Normalmente quando escrevo para ao site busco manter uma estrutura com uma breve introdução, sinopse, discussão sobre o quadrinho e por fim uma avaliação se vale a pena ou não a leitura da HQ. Tal como o quadrinho de Rafael Calça (roteiro) e Jefferson Costa (arte) vamos mudar tudo e fazer algo diferente: leia, simplesmente leia esse quadrinho. Que me desculpe os outros autores que participaram da MSP, e muitos com grandes histórias, mas Jeremias – Pele é, em minha opinião, o melhor título lançado pelo selo até então.
O primeiro ponto para sustentar essa minha afirmação é que esse quadrinho transcende os seus objetivos primários, não se trata apenas de entretenimento ou mesmo de arte se levarmos a discussão para esse campo, mas de uma abordagem que faz com que a história se embrenhe por questões sociais extremamente relevantes para o nosso país, nesse caso o racismo. Não se trata aqui de falso moralismo, mas o quadrinho toca onde a ferida dói, em nossos preconceitos básicos, de enxergar o negro em funções consideradas menores dentro de uma divisão social do trabalho, de considerar que uma pessoa negra não possa ser bem sucedida a não ser em profissões pré-estabelecidas e muitas vezes caricatas.
Pele aborda também o bullying que esse grupo social sofre diretamente, como mostrado pelos colegas de turma do Jeremias e outros de maneira indireta (num típico exemplo de racismo velado), como é o caso da professora do protagonista que distribui profissões aos seus alunos para um trabalho escolar. Se isso não fosse o bastante, o quadrinhos também destaca pontos que nos fazem refletir: por que o negro ou o pobre não tem o direito de sonhar? Por que não se pode concede a essas pessoas a possibilidade de ao menos almejarem uma melhor situação na sociedade? São questionamentos são apresentados durante a história tanto de forma direta quanto indireta.

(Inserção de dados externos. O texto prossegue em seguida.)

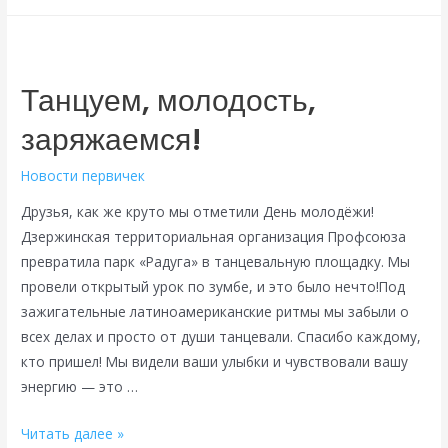
инженера
—
смартфон.
Нижегородцам
Танцуем, молодость,
разрешили
заряжаемся!
самим
готовить
Новости первичек
документы
на
Друзья, как же круто мы отметили День молодёжи!
землю
Дзержинская территориальная организация Профсоюза
превратила парк «Радуга» в танцевальную площадку. Мы
провели открытый урок по зумбе, и это было нечто!Под
зажигательные латиноамериканские ритмы мы забыли о
всех делах и просто от души танцевали. Спасибо каждому,
кто пришел! Мы видели ваши улыбки и чувствовали вашу
энергию — это …
Танцуем,
Читать далее »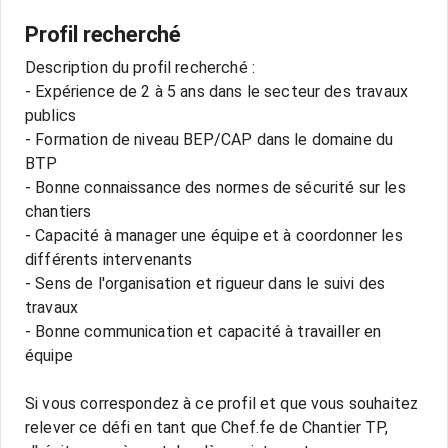
Profil recherché
Description du profil recherché :
- Expérience de 2 à 5 ans dans le secteur des travaux
publics
- Formation de niveau BEP/CAP dans le domaine du
BTP
- Bonne connaissance des normes de sécurité sur les
chantiers
- Capacité à manager une équipe et à coordonner les
différents intervenants
- Sens de l'organisation et rigueur dans le suivi des
travaux
- Bonne communication et capacité à travailler en
équipe
Si vous correspondez à ce profil et que vous souhaitez
relever ce défi en tant que Chef.fe de Chantier TP,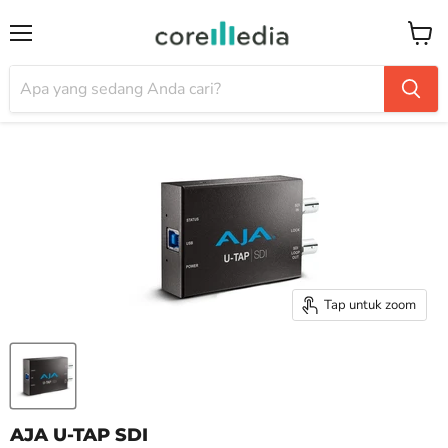
Menu
Keran
Tap untuk zoom
AJA U-TAP SDI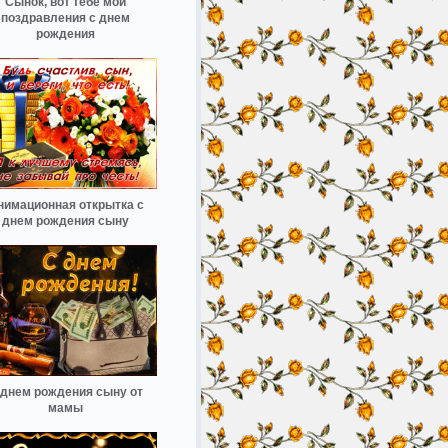
Сынок, вот тебе мои
поздравления с днем
рождения
нимационная открытка с
днем рождения сыну
 днем рождения сыну от
мамы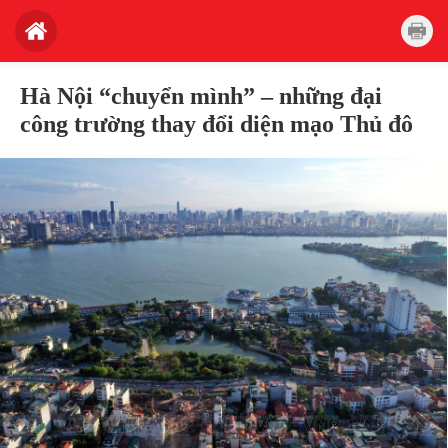
Hà Nội “chuyển mình” – những đại
công trường thay đổi diện mạo Thủ đô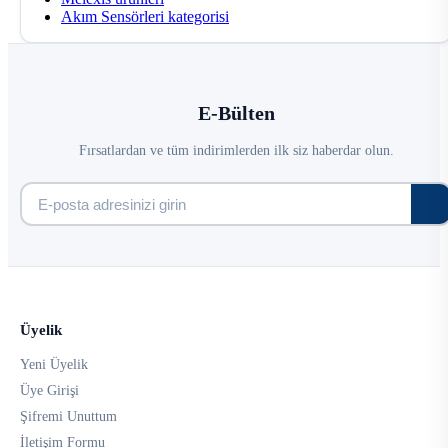
Akım Sensörleri kategorisi
E-Bülten
Fırsatlardan ve tüm indirimlerden ilk siz haberdar olun.
Üyelik
Yeni Üyelik
Üye Girişi
Şifremi Unuttum
İletişim Formu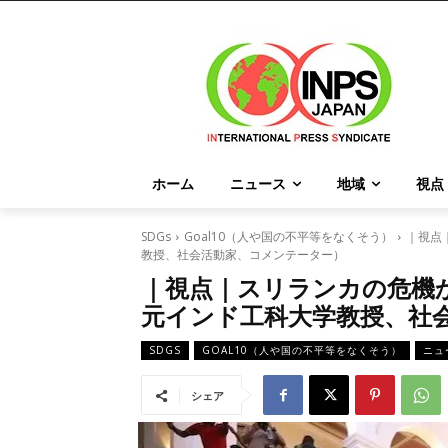
ホーム
ニュース
地域
視点
SDGs
Goal10（人や国の不平等をなくそう）
｜視点
教授、社会活動家、コメンテーター）
｜視点｜スリランカの危機
元インド工科大学教授、社
SDGS
GOAL10（人や国の不平等をなくそう）
ニュ
シェア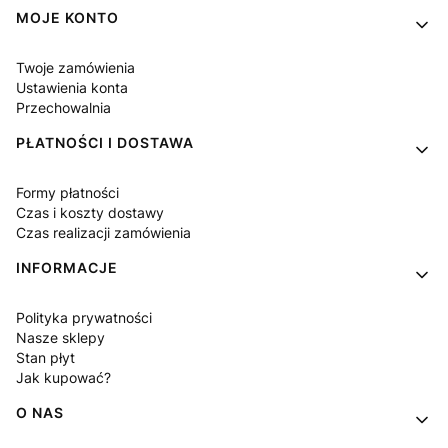
MOJE KONTO
Twoje zamówienia
Ustawienia konta
Przechowalnia
PŁATNOŚCI I DOSTAWA
Formy płatności
Czas i koszty dostawy
Czas realizacji zamówienia
INFORMACJE
Polityka prywatności
Nasze sklepy
Stan płyt
Jak kupować?
O NAS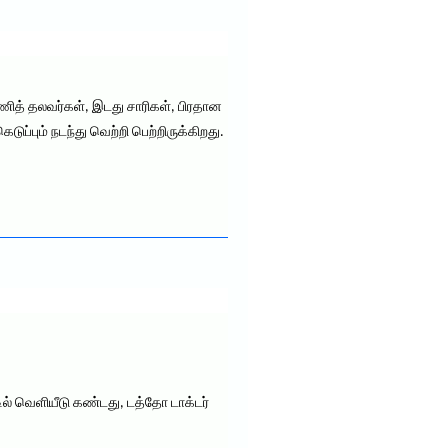
டணித் தலவர்கள், இடது சாரிகள், பிரதான
ப்பும் நடந்து வெற்றி பெற்றிருக்கிறது.
ல் வெளியீடு கண்டது, டத்தோ டாக்டர்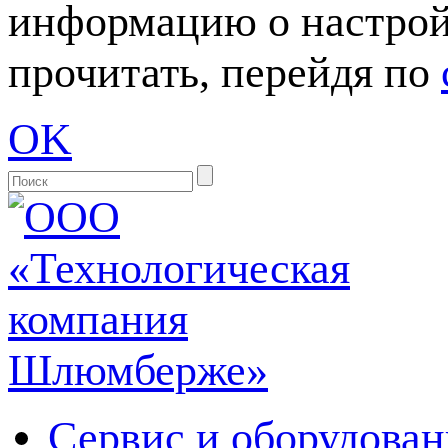
информацию о настрой
прочитать, перейдя по
OK
Сервис и оборудован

Não se pode esquecer também de alguns personagens coadjuvantes, principalmente os pais de Jeremias. O inconformismo do pai não se trata de raiva devido aos problemas do filho, mas uma questão geracional que ele passou e vê seu filho em uma estrutura social muito parecida, o que faz entender a explosão de nervos e como a embalagem do preconceito pode mudar, mas não o seu conteúdo. O mesmo se pode dizer da mãe e o seu relato sobre sua infância e seus cabelos e como ela passou por um processo de aceitação para ter o visual dos dias de hoje.
Enfim, uma HQ sensacional, de uma importância tremenda para os nossos dias e que certamente, tendo em vista o alcance de Maurício de Sousa, fará um belo trabalho educacional desde a mais tenra idade até os mais marmanjos. Destaque para o trabalho de arte de Costa, que possui um traço dinâmico, e utiliza as cores em prol da narrativa, além de diversas referências espalhadas ao universo da Turma da Mônica, e claro, ao movimento negro. O álbum ainda conta com um belo texto de quarta capa do rapper Emicida. Como dito anteriormente, Jeremias – Pele transcende a própria mídia e vai além pela crítica e pelo posicionamento. Aliás, deve-se louvar uma leva de artistas e quadrinhos nacionais que tratam de questões sociais e realizam uma justa e necessária crítica ao nosso contexto atual.
Compre: Jeremias – Pele.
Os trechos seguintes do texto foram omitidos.